We touched down on the runway in Vegas late at night. The city is truly remarkable at night from the sky, it is like nothing you have ever seen. I felt my heart in my throat when the large, gold, shimmering building of the Mandalay Bay Hotel came into view; the same building I saw on the television many times in the news within the previous weeks. The world stopped. It is almost as if I wasn’t expecting it to still be there, that everything would be different but really, it wasn’t. The next day, walking down the strip and looking up to see the two, ominous boarded-up windows sticking out like sore thumbs, I was sick. Sick with grief and sick with the thought that humans are capable of committing such an act of malice and violence. There are no other words to describe this moment other than surreal.
I knew it would be hard, and I knew in that moment that I would not be able to be at peace with myself if I did not visit the memorial for the victims prior to doing anything else. Visiting the memorial was truly overwhelming. In Canada, we are distanced from events such as these, whether it be through our social media accounts or our televisions. Fifty-eight seems like just a number, but when you walk beside each standing cross, representing a person, an individual, a daughter, a brother, a veteran, the gravity of that moment is so sobering to the point of inconceivability. I know I am young and I am lucky enough to not be familiar with death and the process of grieving, but I have no doubt that the city of Las Vegas will forever be shaken and changed by the events caused by one person.
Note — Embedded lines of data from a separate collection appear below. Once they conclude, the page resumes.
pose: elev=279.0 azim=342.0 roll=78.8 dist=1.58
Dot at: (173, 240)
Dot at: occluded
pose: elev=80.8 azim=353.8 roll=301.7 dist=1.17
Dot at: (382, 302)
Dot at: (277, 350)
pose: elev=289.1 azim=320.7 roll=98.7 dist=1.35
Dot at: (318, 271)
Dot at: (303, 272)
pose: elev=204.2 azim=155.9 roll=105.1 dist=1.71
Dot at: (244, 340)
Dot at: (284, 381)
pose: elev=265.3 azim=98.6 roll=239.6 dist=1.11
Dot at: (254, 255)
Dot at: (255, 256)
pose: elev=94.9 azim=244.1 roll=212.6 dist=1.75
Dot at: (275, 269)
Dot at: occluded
The amount of pain at that memorial cannot be measured, but what I saw and what I really want to say about my time in Vegas are the multiple acts of kindness I witnessed and the astounding amount of love I felt. From a woman lighting candles, to tourists paying their respects, to people leaving flags and flowers, to vendors selling T-Shirts with VEGAS STRONG written on them and people gathering donations to help the families of victims and first responders, the acts were endless. My mother’s chorus, of about a hundred women, taking the time to line up to donate blood, to the police who still stand watch and the first responders, nurses and doctors who are still treating the injured, these are the people and the instances that are making healing from this tragedy possible. From the staff at our hotel who ensured our comfort, the spirit of the people visiting Vegas, to those who live and work there, their resilient attitude was contagious, their kindness spread around every turn. Ads replaced with messages of love, #VegasStrong plastered up on buildings and billboards. People were grieving, people were remembering and people continued to go on living.
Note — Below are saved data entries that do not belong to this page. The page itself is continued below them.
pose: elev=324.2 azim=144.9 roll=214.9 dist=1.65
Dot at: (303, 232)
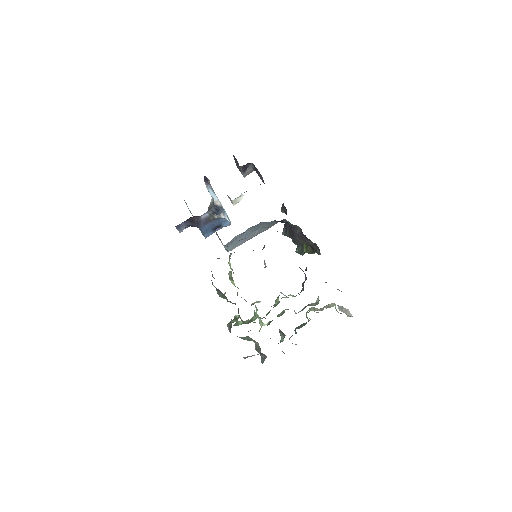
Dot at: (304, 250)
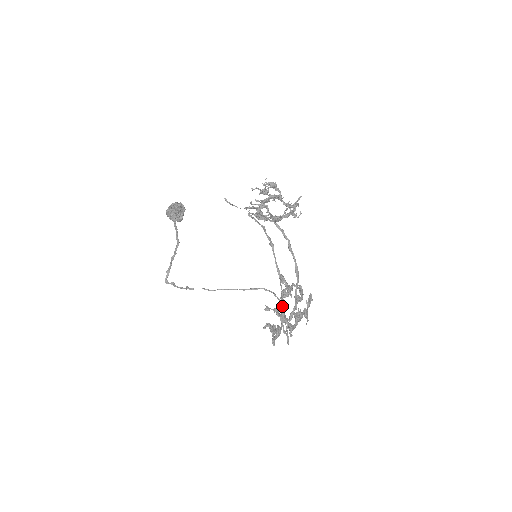
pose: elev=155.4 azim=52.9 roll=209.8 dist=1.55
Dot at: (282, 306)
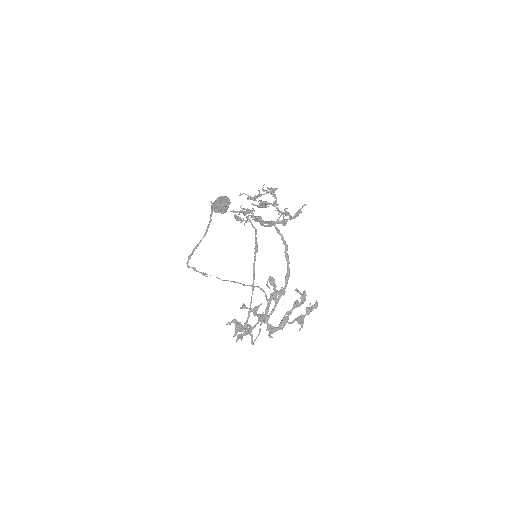
Dot at: (266, 307)
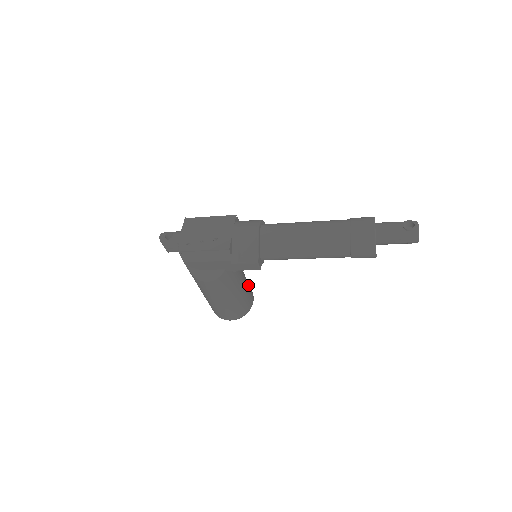
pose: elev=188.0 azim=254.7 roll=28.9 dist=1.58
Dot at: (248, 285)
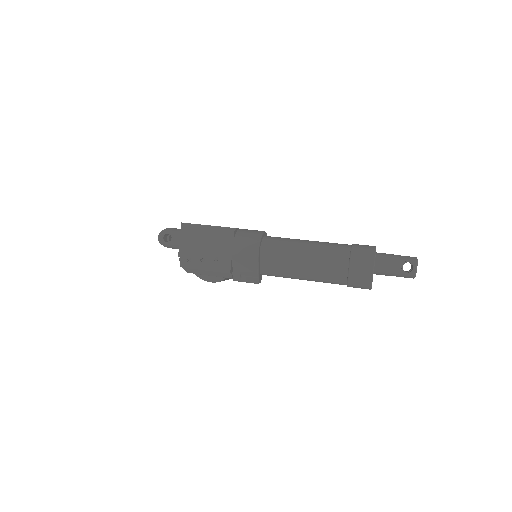
Dot at: occluded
That weekend, I came to realize two things: that healing is only possible with the presence of love and compassion and that the human spirit is truly remarkable. As humans, we have an astounding capacity for kindness and in times like these, there are no boundaries that separate us and it is our humanity that brings us together. After tragedy strikes, the world may keep spinning, life will continue, but it is how we rise out of the darkness that defines us. I believe we will continue to rise and keep spreading kindness and compassion with one another. In helping each other, we help heal our communities and ourselves.